1987
Cast: Loren Avedon, Mattias Hues, Max Thayer, Cynthia Rothrock, Hwang Jang-Lee
Genre: Action Martial Arts
Plot: A martial artist, his arms merchant buddy and their pilot stage a rescue in Indochina
Part 2 bears no resemblance to the events of the previous No Retreat, No Surrender as none of the characters from the first film return. The Thai-based production plot follows a character named Scott who arrives in Southeast Asia and sees that his girlfriend gets kidnapped, just as they were about to spend the night together in a swanky hotel; with the help of his pal, Mac, female Terry, the trio head off to Cambodia and to battle it out with some Russian bad guys.
No Retreat, No Surrender 2: Raging Thunder was originally intended to be the direct sequel to 1986's No Retreat No Surrender, but Jean-Claude Van Damme pulled out feeling that the vehicle would not have propelled him onto latter success, with costar, Kurt McKinney following suit afterwards. Because of that, the story and characters were changed with Loren Avedon and Mattias Hues drafted in as replacements, with the hulking German Hues playing a Russian; Raging Thunder also acts as Avedon's main billing on a movie.
Unlike the Kickboxer series of films, the No Retreat, No Surrender streak commences with an okay film, bland second film and a very good third movie with each instalment, action-wise; beginning with the Jean-Claude Van Damme vehicle, the combined films are more competent, enjoyable in contrast to the former. The acting as ever is corny in places, the story is far less entertaining and probably the biggest sin Raging Thunder commits is to have one of the biggest female martial arts movie stars Cynthia Rothrock killed off towards the end. Yes, Cynthia fights, but not as often as one expects, which is disappointing.
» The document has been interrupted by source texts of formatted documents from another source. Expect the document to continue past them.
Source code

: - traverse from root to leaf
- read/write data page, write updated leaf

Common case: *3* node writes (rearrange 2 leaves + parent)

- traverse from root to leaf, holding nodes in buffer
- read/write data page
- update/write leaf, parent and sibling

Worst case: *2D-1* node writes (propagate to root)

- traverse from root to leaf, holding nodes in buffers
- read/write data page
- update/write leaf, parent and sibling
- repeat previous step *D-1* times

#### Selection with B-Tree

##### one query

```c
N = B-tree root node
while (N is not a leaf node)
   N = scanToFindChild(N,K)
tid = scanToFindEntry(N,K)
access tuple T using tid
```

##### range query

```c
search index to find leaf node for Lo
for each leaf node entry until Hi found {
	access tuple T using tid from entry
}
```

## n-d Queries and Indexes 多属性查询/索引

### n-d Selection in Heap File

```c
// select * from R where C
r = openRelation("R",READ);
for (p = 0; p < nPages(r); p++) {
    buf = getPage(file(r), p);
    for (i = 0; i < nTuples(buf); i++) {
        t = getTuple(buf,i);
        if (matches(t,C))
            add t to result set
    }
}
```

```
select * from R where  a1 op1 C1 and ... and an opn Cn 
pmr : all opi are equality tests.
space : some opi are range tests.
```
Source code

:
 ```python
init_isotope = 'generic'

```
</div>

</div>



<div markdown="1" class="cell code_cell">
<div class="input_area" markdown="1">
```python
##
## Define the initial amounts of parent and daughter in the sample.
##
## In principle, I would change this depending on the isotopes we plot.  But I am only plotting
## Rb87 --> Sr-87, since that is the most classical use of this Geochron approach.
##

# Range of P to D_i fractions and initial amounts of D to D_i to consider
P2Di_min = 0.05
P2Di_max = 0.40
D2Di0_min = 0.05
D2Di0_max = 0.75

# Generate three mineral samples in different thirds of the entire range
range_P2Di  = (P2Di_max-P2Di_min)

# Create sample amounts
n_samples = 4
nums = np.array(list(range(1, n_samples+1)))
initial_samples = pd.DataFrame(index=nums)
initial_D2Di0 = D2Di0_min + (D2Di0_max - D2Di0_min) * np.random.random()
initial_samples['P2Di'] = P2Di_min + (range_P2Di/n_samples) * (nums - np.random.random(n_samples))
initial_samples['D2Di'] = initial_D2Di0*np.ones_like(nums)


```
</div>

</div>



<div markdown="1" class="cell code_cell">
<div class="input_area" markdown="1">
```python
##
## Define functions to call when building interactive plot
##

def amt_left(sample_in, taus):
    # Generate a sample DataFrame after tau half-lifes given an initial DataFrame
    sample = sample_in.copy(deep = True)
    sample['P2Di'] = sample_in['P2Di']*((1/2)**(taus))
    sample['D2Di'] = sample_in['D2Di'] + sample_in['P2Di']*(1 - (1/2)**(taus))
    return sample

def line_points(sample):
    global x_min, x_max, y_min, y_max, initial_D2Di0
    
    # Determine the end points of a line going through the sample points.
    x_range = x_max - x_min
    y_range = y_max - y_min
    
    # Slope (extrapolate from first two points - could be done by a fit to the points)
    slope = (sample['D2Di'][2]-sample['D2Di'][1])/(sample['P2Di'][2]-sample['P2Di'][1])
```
No Retreat, No Surrender 2 is 90% war movie, 10% martial arts actioner and with a run time of almost 1hr 45 mins, the story is so padded and yet most of it is drone-worthy stuff. The film would have been better if it had ditched the war setting, stale story and opted for a more contemporary straight forward action martial arts approach.
Final Verdict:
Three years on, the third movie did everything right and better than this second instalment, and whilst Avedon can be decent as an actor with an okay script, fights-wise, he shows how agile and skilful he is, yet it is unfortunate that the action comes in very short bursts.
The fight between Avedon (with the aid of a stunt double) and Mattias Hue was the highlight, but besides that, No Retreat, No Surrender 1 and 2 are easily skippable and with that, I'd stick with the third outing.